The sale and distribution of obscene materials had been prohibited prior to Comstock in most American states since the early 19th century, and by federal law since 1873. Federal anti-obscenity laws are currently still in effect and enforced, though the definition of obscenity has changed much (now expressed in the Miller Test) and extensive debates on what is obscene continue.
In 1915, architect William Sanger was charged under the New York law against disseminating contraceptive information. In 1918, his wife Margaret Sanger was similarly charged. On appeal, her conviction was reversed on the grounds that contraceptive devices could legally be promoted for the cure and prevention of disease.
The prohibition of devices advertised for the explicit purpose of birth control was not overturned for another eighteen years. During World War I, U.S. Servicemen were the only members of the Allied forces sent overseas without condoms which led to more widespread STDs among U.S. troops. In 1932, Sanger arranged for a shipment of diaphragms to be mailed from Japan to a sympathetic doctor in New York City. When U.S. customs confiscated the package as illegal contraceptive devices, Sanger helped file a lawsuit. In 1936, a federal appeals court ruled in United States v.
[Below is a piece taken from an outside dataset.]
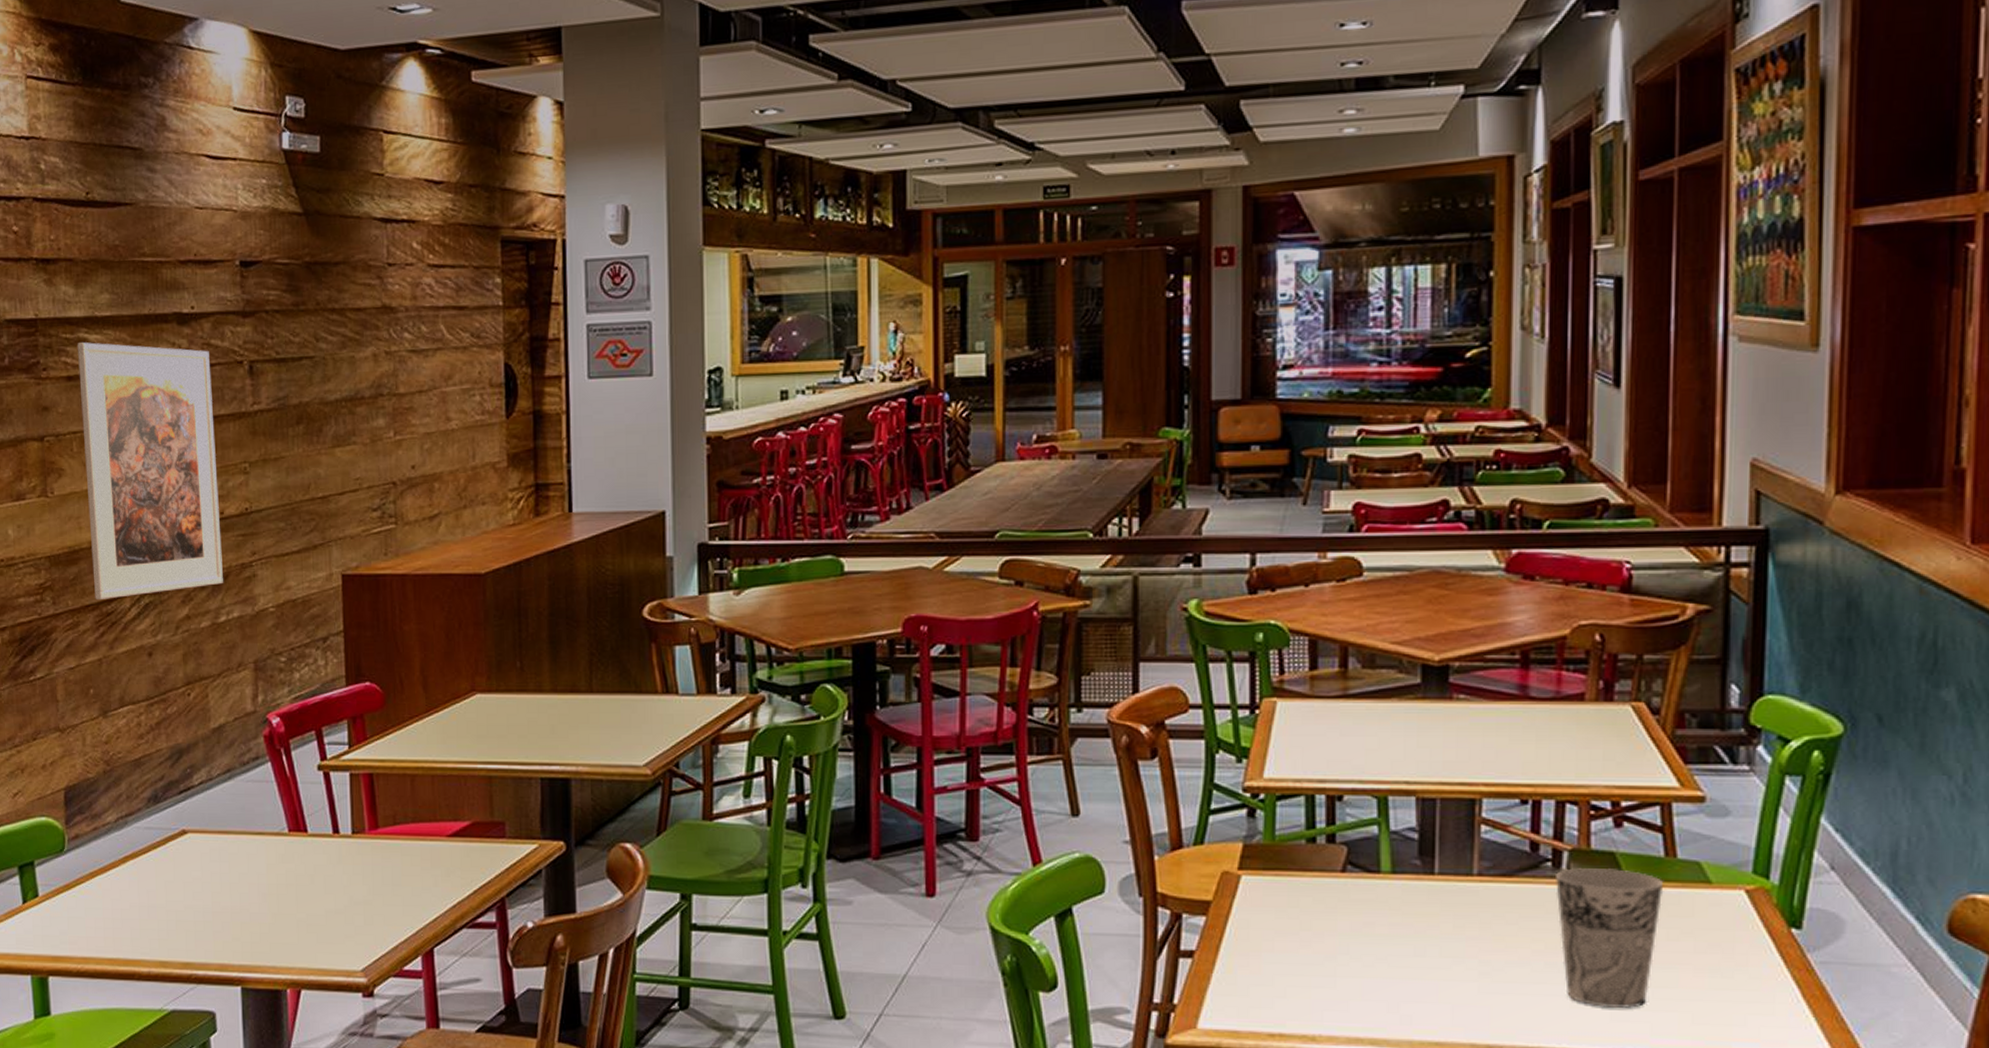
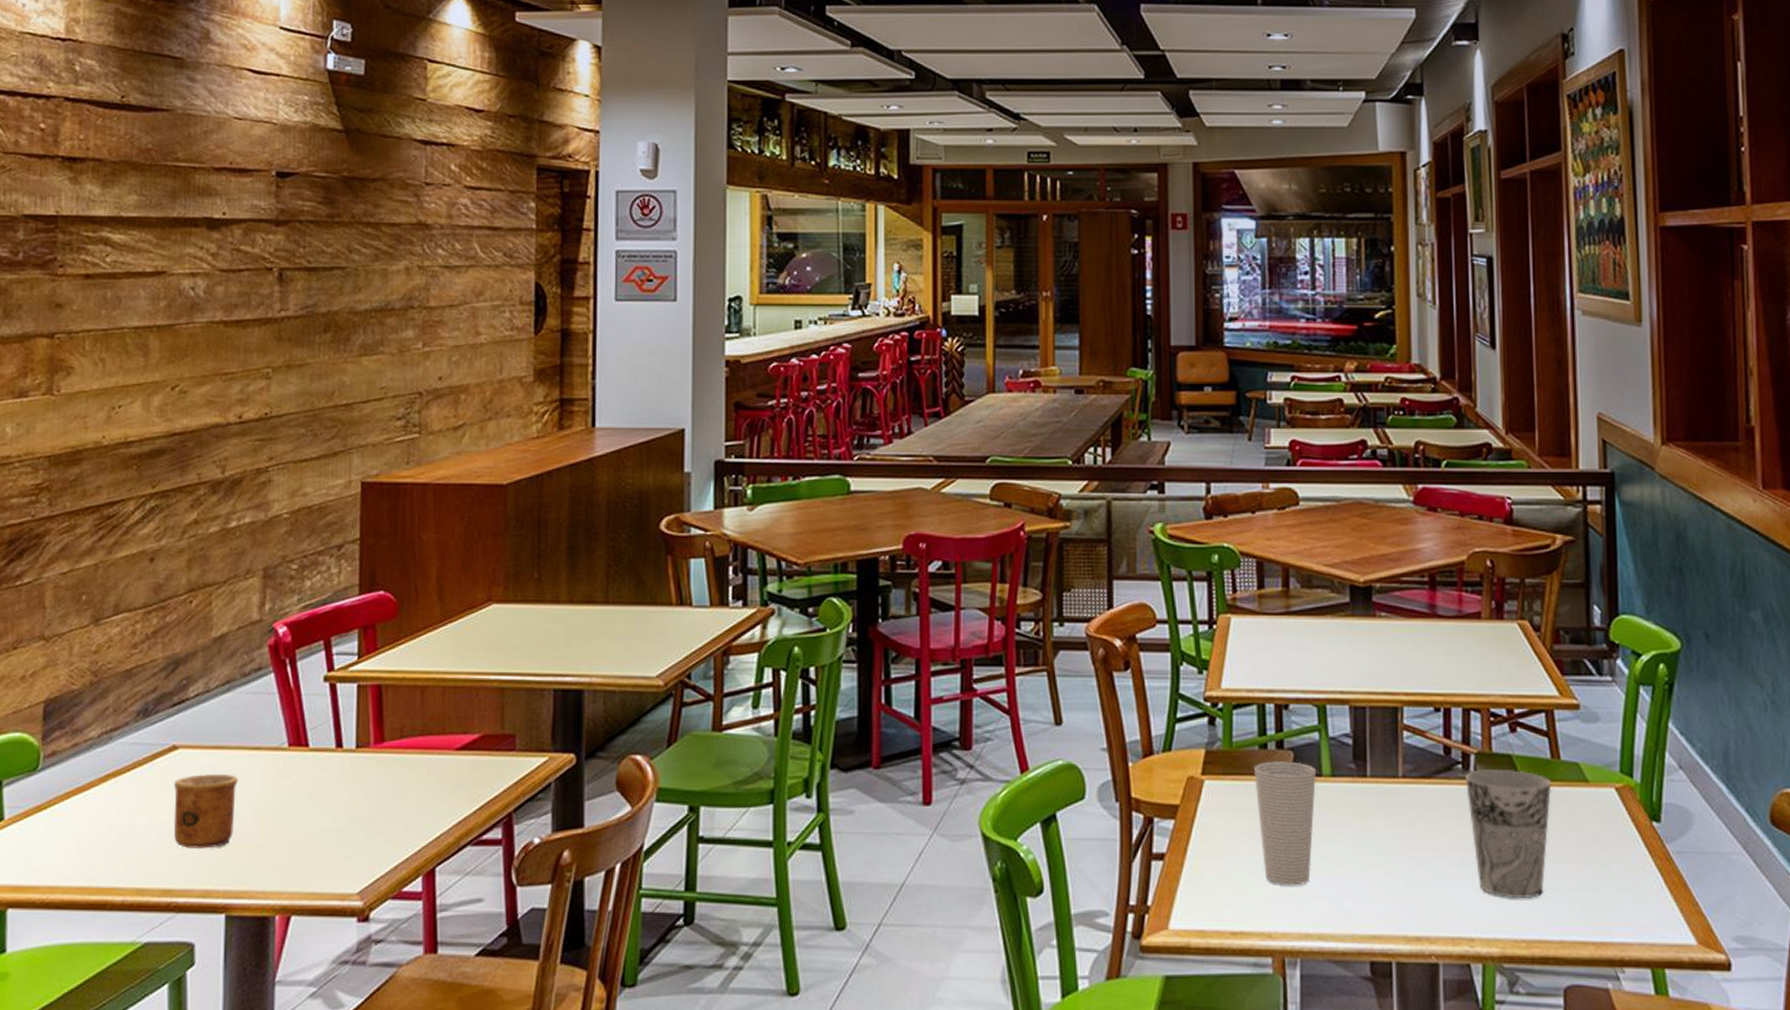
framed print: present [77,342,223,599] -> none [96,242,239,502]
cup: none [186,857,245,926] -> present [173,774,239,849]
cup: none [1300,855,1373,988] -> present [1254,760,1316,886]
One Package of Japanese Pessaries that the federal government could not interfere with doctors providing contraception to their patients.
In 1965, the U.S. Supreme Court case Griswold v. Connecticut struck down one of the remaining contraception Comstock laws in Connecticut and Massachusetts. However, Griswold only applied to marital relationships. Eisenstadt v. Baird (1972) extended its holding to unmarried persons as well.